The second laudable tendency is that of clearing away the unnecessary. When two forms coexist, and there are not two senses for them to be assigned to, it is clear gain that one should be got rid of. The scrapping process goes on slowly by natural selection; sometimes the determining cause is apparent, as when hysteric, cynic, and fanatic, give way to hysterical, cynical, and fanatical, because the former have acquired a new function as nouns; sometimes the reasons are obscure, as when electric and dynamic supersede the longer forms while hypothetic and botanic are themselves superseded. But that one or other should prevail is a gain; and it is a further gain if the process can be quickened.

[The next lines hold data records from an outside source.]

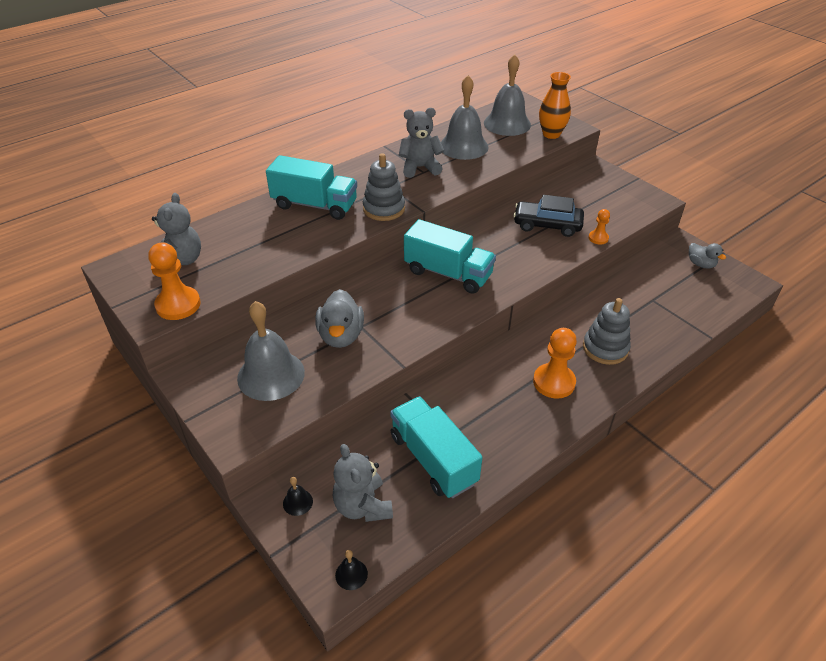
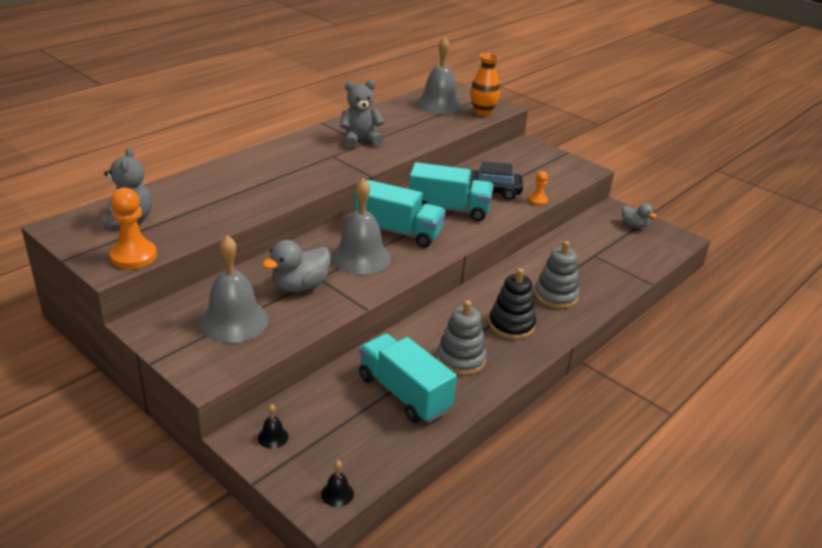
camera: 10 degrees left, 10 degrees down
turquoise truck [266,155,357,220] -> turquoise truck moved to [409,162,494,221]
grey duck [316,289,364,348] -> grey duck turned 60 degrees clockwise [262,240,331,292]
grey teddy bear [333,444,393,522] -> none
grey stacking toy [363,153,405,221] -> grey stacking toy moved to [437,300,487,375]
grey bell [441,75,489,160] -> grey bell moved to [331,178,391,275]
orange pawn [533,328,577,399] -> black stacking toy [489,268,536,340]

With this end in view, this dictionary states about many -ic(al) words, in their places, which appears to be the winning side, so that writers may be encouraged to espouse it.
Separate entries will be found (omitting -ic, -ical) for botan-, casuist-, com-, cub-, cyn-, diabol-, dynam-, econom-, electr-, fanat-, geograph-, geometr-, hypothet-, hyster-, ident-, lyr-, mag-, period-, philosoph-, sto-, trag-.

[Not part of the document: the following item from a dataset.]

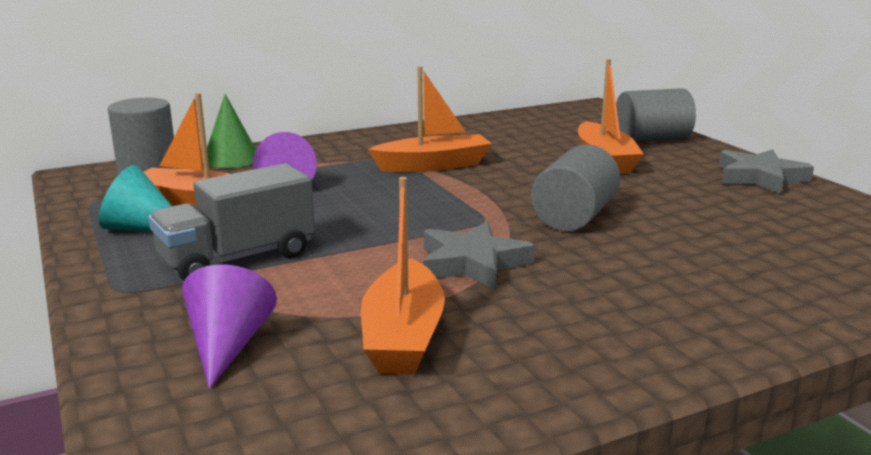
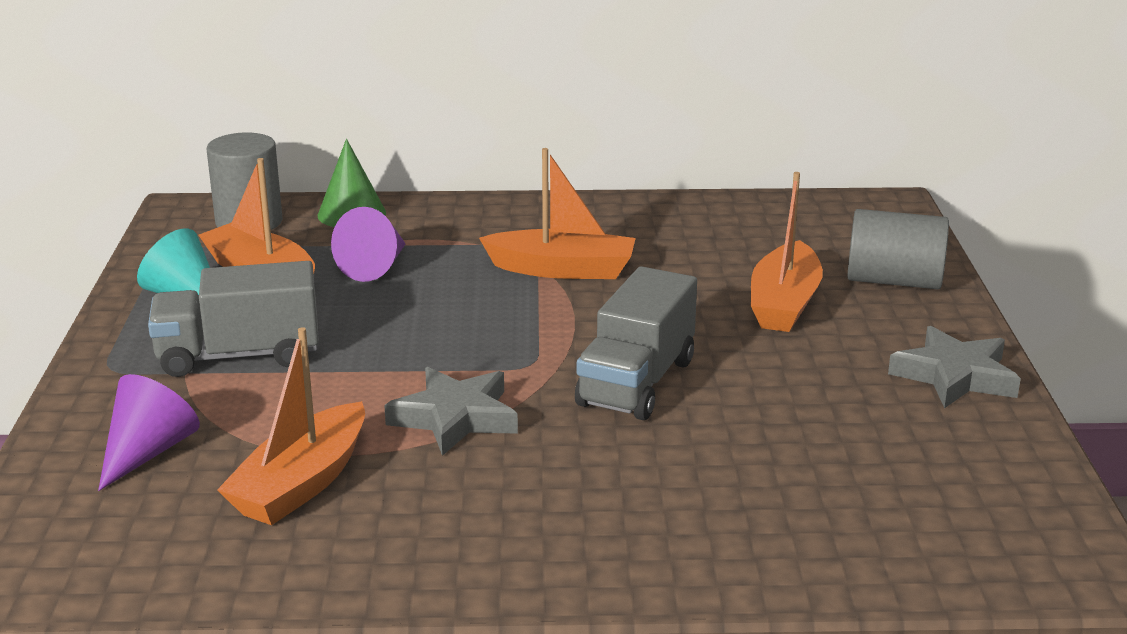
camera: 25 degrees right, 5 degrees up
grey cylinder [531,144,620,231] -> grey truck [575,266,697,420]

And there are entries for all those words, if you enjoy reading Fowler. In the third edition (1998) of the book, edited by Burchfield and notorious for radically changing Fowler's entries, there is an entirely new entry, that seeks to find patterns. The author's impression is that -ic is more common, and where both exist -ic is American and -ical is British:
ic(al) (adjvl suffix). This article attempts to assess in practical terms how complex the distribution is of adjectival forms ending in -ic and those ending in -ical. Since the mathematical unattractiveness of analysing the relevant evidence in large computerized corpora is self-evident—the number of adjs. ending in -ic and -ical is very large—I have searched my personal database instead and correlated the evidence with that presented in the COD (1990).

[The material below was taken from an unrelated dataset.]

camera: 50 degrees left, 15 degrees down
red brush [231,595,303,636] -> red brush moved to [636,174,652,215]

First, it should be borne in mind that we daily encounter many nouns (including proper names) and adjs. that happen to end in -ic but are not relevant to this article, e.g. chic, Eric, logic, music, republic, topic, traffic. Secondly, it would appear that a little more than half of the adjectives that fall within the sphere of this article always and only end in -ic. Thus COD lists alcoholic but not alcoholical, basic but not basical, dramatic but not dramatical, patriotic but not patriotical, plastic but not plastical, and so on. Thirdly, it would seem that about a quarter of all the relevant formations always and only end in -ical. Thus chemical but not chemic, farcical but not farcic, practical but not practic, radical but not radic, and so on. Fourthly, just on a fifth of all such words may end either with -ic or with -ical, sometimes with a difference of meaning and sometimes with no discernible difference. The more important of such words are dealt with at their alphabetical place, e.g. classic/classical, economic/economical, historic/historical.
Fifthly, for those pairs where there appears to be no difference of sense, I have formed a broad impression that the -ic forms are favoured in AmE and -ical ones in BrE; but the distribution is erratic, and is much influenced by the practice of particular publishing houses. Thus in American academic works the shorter forms geographic, geologic, immunologic, lexicographic, and pedagogic are more likely to occur than the longer forms geographical, etc., whereas in British publications the reverse is the case. On the other hand for many ordinary pairs, e.g. comic/comical, ironic/ironical, problematic/problematical, symmetric/symmetrical, the distribution is not governed by geography but by idiomatic or rhythmical considerations in a given context. Sixthly, it is a curiosity that all the above pairs of words have -ically as their adverbial equivalents, not -icly. The main exceptions are that public (which has no corresponding adj. form in -ical) has only publicly as the corresponding adverb; and there is no form politicly.
(Yeah, he directly contradicts Fowler's mention of politicly — it's now rare, I guess, as is the adjective politic — and people do use "publically", though I don't like that word and it isn't listed in some dictionaries.)
I realise that I haven't answered why both endings exist in the first place, but the moral of the story is that sometimes there is a difference in meanings, so the two endings are useful. Other times, the choice is entirely up to you.